* **Work task**: Omit every picture and output the rest of the records exactly as they are.
□ □ □ □ □
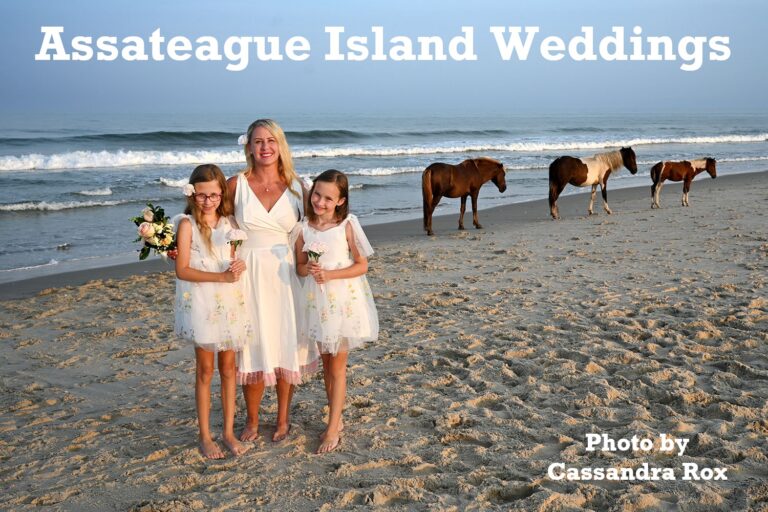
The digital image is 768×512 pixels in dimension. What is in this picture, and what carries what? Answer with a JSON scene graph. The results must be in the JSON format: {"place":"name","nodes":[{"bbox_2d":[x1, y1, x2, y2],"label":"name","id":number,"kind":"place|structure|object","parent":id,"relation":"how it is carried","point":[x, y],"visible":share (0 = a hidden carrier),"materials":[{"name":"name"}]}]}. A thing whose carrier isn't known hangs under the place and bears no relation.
{"place":"outdoors","nodes":[
{"label":"outdoors","id":0,"kind":"place"},
{"bbox_2d":[0,110,766,281],"label":"sea","id":1,"kind":"structure","parent":0,"point":[60,217],"materials":[{"name":"liquid"}]},
{"bbox_2d":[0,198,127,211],"label":"wave","id":2,"kind":"object","parent":1,"relation":"in","point":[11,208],"visible":0.91,"materials":[{"name":"white liquid"}]},
{"bbox_2d":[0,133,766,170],"label":"wave","id":3,"kind":"object","parent":1,"relation":"on","point":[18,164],"visible":0.83,"materials":[{"name":"white liquid"}]},
{"bbox_2d":[0,169,767,511],"label":"sand beach","id":4,"kind":"structure","parent":0,"point":[713,196],"materials":[{"name":"beige"}]},
{"bbox_2d":[172,163,255,457],"label":"girl","id":5,"kind":"object","parent":4,"relation":"on","point":[202,273],"visible":0.9},
{"bbox_2d":[182,183,195,195],"label":"flower","id":6,"kind":"object","parent":5,"relation":"attached to","point":[188,187],"visible":0.94,"materials":[{"name":"white plant"}]},
{"bbox_2d":[225,228,247,257],"label":"bouquet","id":7,"kind":"object","parent":5,"relation":"in","point":[238,241],"visible":0.95,"materials":[{"name":"plant"}]},
{"bbox_2d":[226,118,319,448],"label":"woman","id":8,"kind":"object","parent":4,"relation":"on","point":[268,211],"visible":0.83},
{"bbox_2d":[132,203,178,260],"label":"bouquet","id":9,"kind":"object","parent":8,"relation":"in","point":[161,235],"visible":0.86,"materials":[{"name":"plant"}]},
{"bbox_2d":[237,133,248,145],"label":"hair flower","id":10,"kind":"object","parent":8,"relation":"attached to","point":[241,138],"visible":0.58,"materials":[{"name":"white plant"}]},
{"bbox_2d":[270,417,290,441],"label":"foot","id":11,"kind":"object","parent":8,"relation":"on","point":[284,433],"visible":0.88,"materials":[{"name":"brown"}]},
{"bbox_2d":[291,170,378,453],"label":"girl","id":12,"kind":"object","parent":4,"relation":"on","point":[346,229],"visible":0.92},
{"bbox_2d":[302,176,313,189],"label":"flower","id":13,"kind":"object","parent":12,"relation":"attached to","point":[308,181],"visible":0.5,"materials":[{"name":"white plant"}]},
{"bbox_2d":[303,239,328,285],"label":"flower","id":14,"kind":"object","parent":12,"relation":"in","point":[319,245],"visible":0.84,"materials":[{"name":"white plant"}]},
{"bbox_2d":[420,156,506,234],"label":"brown horse","id":15,"kind":"object","parent":4,"relation":"on","point":[432,173],"visible":0.98},
{"bbox_2d":[547,147,638,218],"label":"horse","id":16,"kind":"object","parent":4,"relation":"on","point":[604,176],"visible":0.99},
{"bbox_2d":[650,157,716,208],"label":"horse","id":17,"kind":"object","parent":4,"relation":"on","point":[686,163],"visible":0.97},
{"bbox_2d":[0,0,767,116],"label":"sky","id":18,"kind":"structure","parent":0,"point":[217,2],"materials":[{"name":"blue"}]}
]}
□ □ □ □ □
* **Answer space**:
The digital image is 768×512 pixels in dimension. What is in this picture, and what carries what? Answer with a JSON scene graph. The results must be in the JSON format: {"place":"name","nodes":[{"bbox_2d":[x1, y1, x2, y2],"label":"name","id":number,"kind":"place|structure|object","parent":id,"relation":"how it is carried","point":[x, y],"visible":share (0 = a hidden carrier),"materials":[{"name":"name"}]}]}. A thing whose carrier isn't known hangs under the place and bears no relation.
{"place":"outdoors","nodes":[
{"label":"outdoors","id":0,"kind":"place"},
{"bbox_2d":[0,110,766,281],"label":"sea","id":1,"kind":"structure","parent":0,"point":[60,217],"materials":[{"name":"liquid"}]},
{"bbox_2d":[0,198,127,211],"label":"wave","id":2,"kind":"object","parent":1,"relation":"in","point":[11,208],"visible":0.91,"materials":[{"name":"white liquid"}]},
{"bbox_2d":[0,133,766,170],"label":"wave","id":3,"kind":"object","parent":1,"relation":"on","point":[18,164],"visible":0.83,"materials":[{"name":"white liquid"}]},
{"bbox_2d":[0,169,767,511],"label":"sand beach","id":4,"kind":"structure","parent":0,"point":[713,196],"materials":[{"name":"beige"}]},
{"bbox_2d":[172,163,255,457],"label":"girl","id":5,"kind":"object","parent":4,"relation":"on","point":[202,273],"visible":0.9},
{"bbox_2d":[182,183,195,195],"label":"flower","id":6,"kind":"object","parent":5,"relation":"attached to","point":[188,187],"visible":0.94,"materials":[{"name":"white plant"}]},
{"bbox_2d":[225,228,247,257],"label":"bouquet","id":7,"kind":"object","parent":5,"relation":"in","point":[238,241],"visible":0.95,"materials":[{"name":"plant"}]},
{"bbox_2d":[226,118,319,448],"label":"woman","id":8,"kind":"object","parent":4,"relation":"on","point":[268,211],"visible":0.83},
{"bbox_2d":[132,203,178,260],"label":"bouquet","id":9,"kind":"object","parent":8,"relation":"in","point":[161,235],"visible":0.86,"materials":[{"name":"plant"}]},
{"bbox_2d":[237,133,248,145],"label":"hair flower","id":10,"kind":"object","parent":8,"relation":"attached to","point":[241,138],"visible":0.58,"materials":[{"name":"white plant"}]},
{"bbox_2d":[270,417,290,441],"label":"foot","id":11,"kind":"object","parent":8,"relation":"on","point":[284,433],"visible":0.88,"materials":[{"name":"brown"}]},
{"bbox_2d":[291,170,378,453],"label":"girl","id":12,"kind":"object","parent":4,"relation":"on","point":[346,229],"visible":0.92},
{"bbox_2d":[302,176,313,189],"label":"flower","id":13,"kind":"object","parent":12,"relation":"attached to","point":[308,181],"visible":0.5,"materials":[{"name":"white plant"}]},
{"bbox_2d":[303,239,328,285],"label":"flower","id":14,"kind":"object","parent":12,"relation":"in","point":[319,245],"visible":0.84,"materials":[{"name":"white plant"}]},
{"bbox_2d":[420,156,506,234],"label":"brown horse","id":15,"kind":"object","parent":4,"relation":"on","point":[432,173],"visible":0.98},
{"bbox_2d":[547,147,638,218],"label":"horse","id":16,"kind":"object","parent":4,"relation":"on","point":[604,176],"visible":0.99},
{"bbox_2d":[650,157,716,208],"label":"horse","id":17,"kind":"object","parent":4,"relation":"on","point":[686,163],"visible":0.97},
{"bbox_2d":[0,0,767,116],"label":"sky","id":18,"kind":"structure","parent":0,"point":[217,2],"materials":[{"name":"blue"}]}
]}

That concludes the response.